The day after attending the Hollywood premiere of "Coraline" and a few days after winning the Newbery Medal for children's literature, Neil Gaiman was on the phone, gabbing with media members at 15-minute intervals, doing something few authors are asked to do: Promote the movie based on their work.
It says something about Gaiman's stature as a rock-star author that he can charm the fanboys with the Eisner Award-winning "Sandman" and his contributions to Batman comic books, earn spots on best-seller lists with "American Gods" and inspire filmmakers to re-create his works, such as "MirrorMask," "Stardust" and now "Coraline," the stop-motion-animated movie by director-screenwriter Henry Selick.
With "Coraline," the shaggy-haired Brit-American who rules at comic-book conventions has become a hero to children's librarians and the preteen set, too.
"At the screening [at Grauman's Chinese Theatre in Hollywood], when it was over, I got to know what it feels like to be the Jonas Brothers," Gaiman said with a laugh. He was besieged by "a number of young ladies between the ages of 8 and 11" who wanted his autograph.
"I asked them what they liked about the movie. And they said the things they loved about 'Coraline' the book were all in there. ... Maybe it was just different enough that they were still surprised about what was going to happen next. But it was similar enough that all of the beats were there."
In fact, "Coraline" has many differences with its predecessors -- the novel illustrated by Dave McKean and graphic novel drawn by P. Craig Russell, each with its own visual and literary style. Selick's 3-D, stop-motion movie is an entirely new vision.
The source material that attracted so many interpretations tends to be classified under the "horror-fantasy" genre, but the writer doesn't think in those terms while he's creating. "I think partly that's just how my head goes," Gaiman said, then explained, wielding words like a paintbrush:
"If you put me and John Grisham and Stephen King in front of a deserted boathouse by a lake, Grisham would write about a brave young lawyer who was fleeing the mob and who would hide in that boathouse, and Stephen King would write about the thing in the lake that came out of the lake and ate the people in the boathouse, and I would write about how the boathouse got up on chicken legs and walked away into the woods.
"That's just who we are and that's what we write."
It's not just ego that allows Gaiman to put himself in that best-selling company. He has the readership and awards -- and blogosphere backlash -- to back it up.
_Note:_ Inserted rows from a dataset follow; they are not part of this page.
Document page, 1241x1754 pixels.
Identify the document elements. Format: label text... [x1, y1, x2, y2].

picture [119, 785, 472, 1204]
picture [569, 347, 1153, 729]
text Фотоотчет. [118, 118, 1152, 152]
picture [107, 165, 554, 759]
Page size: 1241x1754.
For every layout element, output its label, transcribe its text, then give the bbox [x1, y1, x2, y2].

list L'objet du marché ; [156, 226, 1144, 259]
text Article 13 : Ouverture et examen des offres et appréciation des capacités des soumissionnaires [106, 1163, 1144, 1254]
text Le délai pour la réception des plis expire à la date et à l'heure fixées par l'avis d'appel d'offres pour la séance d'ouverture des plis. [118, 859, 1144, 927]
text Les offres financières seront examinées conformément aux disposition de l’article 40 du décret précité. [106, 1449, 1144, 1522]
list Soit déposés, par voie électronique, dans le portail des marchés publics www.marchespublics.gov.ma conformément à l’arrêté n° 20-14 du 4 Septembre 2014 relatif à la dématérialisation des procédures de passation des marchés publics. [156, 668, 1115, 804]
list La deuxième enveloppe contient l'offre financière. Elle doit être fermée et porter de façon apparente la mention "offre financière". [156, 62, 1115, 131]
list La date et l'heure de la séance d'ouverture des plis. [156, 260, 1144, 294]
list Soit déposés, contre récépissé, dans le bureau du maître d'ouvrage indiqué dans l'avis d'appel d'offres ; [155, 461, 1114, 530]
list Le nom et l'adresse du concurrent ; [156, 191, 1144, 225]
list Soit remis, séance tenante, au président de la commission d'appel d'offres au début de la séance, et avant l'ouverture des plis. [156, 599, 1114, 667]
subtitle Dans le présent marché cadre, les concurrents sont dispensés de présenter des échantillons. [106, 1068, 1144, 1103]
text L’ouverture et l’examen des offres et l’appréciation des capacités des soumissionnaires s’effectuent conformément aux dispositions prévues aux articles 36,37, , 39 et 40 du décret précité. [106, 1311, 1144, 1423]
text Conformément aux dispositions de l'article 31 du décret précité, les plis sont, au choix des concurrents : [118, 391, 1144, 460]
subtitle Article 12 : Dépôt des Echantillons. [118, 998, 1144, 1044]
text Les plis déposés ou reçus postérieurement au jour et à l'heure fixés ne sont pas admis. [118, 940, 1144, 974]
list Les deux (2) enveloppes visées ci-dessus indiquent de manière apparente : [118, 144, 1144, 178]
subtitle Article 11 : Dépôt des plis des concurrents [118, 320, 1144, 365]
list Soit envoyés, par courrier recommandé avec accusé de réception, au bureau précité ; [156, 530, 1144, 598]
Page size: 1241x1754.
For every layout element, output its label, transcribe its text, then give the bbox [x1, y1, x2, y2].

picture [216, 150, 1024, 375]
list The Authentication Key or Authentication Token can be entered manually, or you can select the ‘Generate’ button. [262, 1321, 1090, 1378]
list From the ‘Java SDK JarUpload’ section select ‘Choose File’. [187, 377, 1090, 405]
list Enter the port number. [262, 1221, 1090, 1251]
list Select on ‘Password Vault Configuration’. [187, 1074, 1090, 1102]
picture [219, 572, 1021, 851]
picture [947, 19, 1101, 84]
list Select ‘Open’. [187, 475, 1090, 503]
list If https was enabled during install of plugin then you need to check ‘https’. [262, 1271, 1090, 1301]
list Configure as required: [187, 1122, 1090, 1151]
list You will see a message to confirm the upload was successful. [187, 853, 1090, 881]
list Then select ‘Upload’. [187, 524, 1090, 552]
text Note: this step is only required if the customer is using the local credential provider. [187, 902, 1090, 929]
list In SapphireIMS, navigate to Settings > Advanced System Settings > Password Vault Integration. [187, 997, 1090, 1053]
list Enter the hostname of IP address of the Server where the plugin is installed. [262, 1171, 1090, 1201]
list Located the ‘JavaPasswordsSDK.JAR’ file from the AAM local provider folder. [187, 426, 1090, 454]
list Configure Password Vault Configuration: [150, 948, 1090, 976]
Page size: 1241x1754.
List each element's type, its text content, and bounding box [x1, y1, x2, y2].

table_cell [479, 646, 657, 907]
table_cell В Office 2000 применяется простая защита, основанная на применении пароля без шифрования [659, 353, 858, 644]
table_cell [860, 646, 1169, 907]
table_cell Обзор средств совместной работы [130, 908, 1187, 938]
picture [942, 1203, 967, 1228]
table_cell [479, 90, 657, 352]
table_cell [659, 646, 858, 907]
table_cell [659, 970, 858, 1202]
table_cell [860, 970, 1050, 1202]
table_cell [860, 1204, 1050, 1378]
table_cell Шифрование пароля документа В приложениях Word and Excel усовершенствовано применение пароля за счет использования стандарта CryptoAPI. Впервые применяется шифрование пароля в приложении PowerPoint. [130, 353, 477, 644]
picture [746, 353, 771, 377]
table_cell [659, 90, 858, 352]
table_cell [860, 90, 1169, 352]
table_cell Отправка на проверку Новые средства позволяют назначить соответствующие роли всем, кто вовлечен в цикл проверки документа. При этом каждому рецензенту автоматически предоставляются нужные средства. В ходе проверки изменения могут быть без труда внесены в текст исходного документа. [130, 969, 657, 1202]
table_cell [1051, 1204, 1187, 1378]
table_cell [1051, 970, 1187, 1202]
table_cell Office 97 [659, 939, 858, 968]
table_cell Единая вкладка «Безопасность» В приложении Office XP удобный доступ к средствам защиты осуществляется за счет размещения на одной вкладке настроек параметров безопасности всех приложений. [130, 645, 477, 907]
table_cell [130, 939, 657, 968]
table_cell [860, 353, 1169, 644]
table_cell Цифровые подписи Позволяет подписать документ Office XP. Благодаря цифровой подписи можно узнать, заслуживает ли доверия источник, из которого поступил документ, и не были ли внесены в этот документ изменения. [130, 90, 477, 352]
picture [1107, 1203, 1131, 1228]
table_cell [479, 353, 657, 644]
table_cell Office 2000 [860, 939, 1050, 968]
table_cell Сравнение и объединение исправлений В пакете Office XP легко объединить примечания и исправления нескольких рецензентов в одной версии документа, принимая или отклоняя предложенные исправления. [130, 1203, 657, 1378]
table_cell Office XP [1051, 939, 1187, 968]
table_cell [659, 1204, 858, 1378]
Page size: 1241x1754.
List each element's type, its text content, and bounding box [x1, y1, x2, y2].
Still, the Newbery for "The Graveyard Book" -- like "Coraline," a sometimes scary story with a child hero -- came as "a complete shock." He was on tour for the movie when the news came, so he finds himself fielding questions about the film at hand and "The Graveyard Book," which will be a live-action movie directed by Neil Jordan ("The Crying Game") and starring "the cream of British acting."
But that's yet to be cast. "Coraline," with the voice talents of Dakota Fanning, Teri Hatcher and John Hodgman (the PC guy from Mac ads), has been brought to the screen by Selick, of "Nightmare Before Christmas" fame.
Gaiman said this was not so much a collaborative effort, but he "encouraged" Selick after reading a first draft that was faithful to the original.
"I said, "Henry, you've got to open it up. You're making a movie. This is incredibly close to the book, and I'm not sure that it works.' Things that work in the book because you're inside Coraline's head when she walks through a creepy corridor don't necessarily work when you're outside [her mind]. So Henry took a year and he mulled it over and he sent me his next draft, which is the basis of what we've got now."
Gaiman was impressed with the Real D 3-D, comparing it to the 3-D version of "Beowulf," a 2007 animated film for which he was co-writer and executive producer.
"I don't think the producers of 'Beowulf' would come after me with hatchets if I say that this is the very best 3-D I've ever seen ... it's the clearest, it's the most precise. And Henry doesn't use it to throw things at the audience. He uses it to add dimension. It's the first time I've seen [3-D that] it's much more about things receding than it is about things coming toward you."
The scares in the movie don't come from the 3-D, they come from the story and characters, particularly Coraline's Other Mother.
"I loved how wonderfully, satisfyingly terrifying the Other Mother was in her final incarnation," Gaiman said. "And I thought Teri Hatcher was for me the revelation. There were some great parts and some great [voice] performances, but I didn't know Teri Hatcher could do that. She essentially plays four characters -- four different versions of the same character -- and I think makes a star out of herself on the way."
The writer knows all about star-making turns. Asked what's it like to have his work inspire illustrators and filmmakers, he said, "It's wonderful." Then he added that there'll be a stage musical of "Coraline," too, due off-Broadway in May.
So, now that Gaiman has fans of all ages and his work has gone from book to screen to stage, are there any worlds left to conquer?
"Not that I'd want to ..." he trailed off, then continued, "There isn't that sort of Alexander the Great feeling of, 'Oh no, no more worlds left to conquer.' It's just an enormous amount of fun.
"And with that," he concluded, "they're making fingers-across-the-throat motions that it's time to go."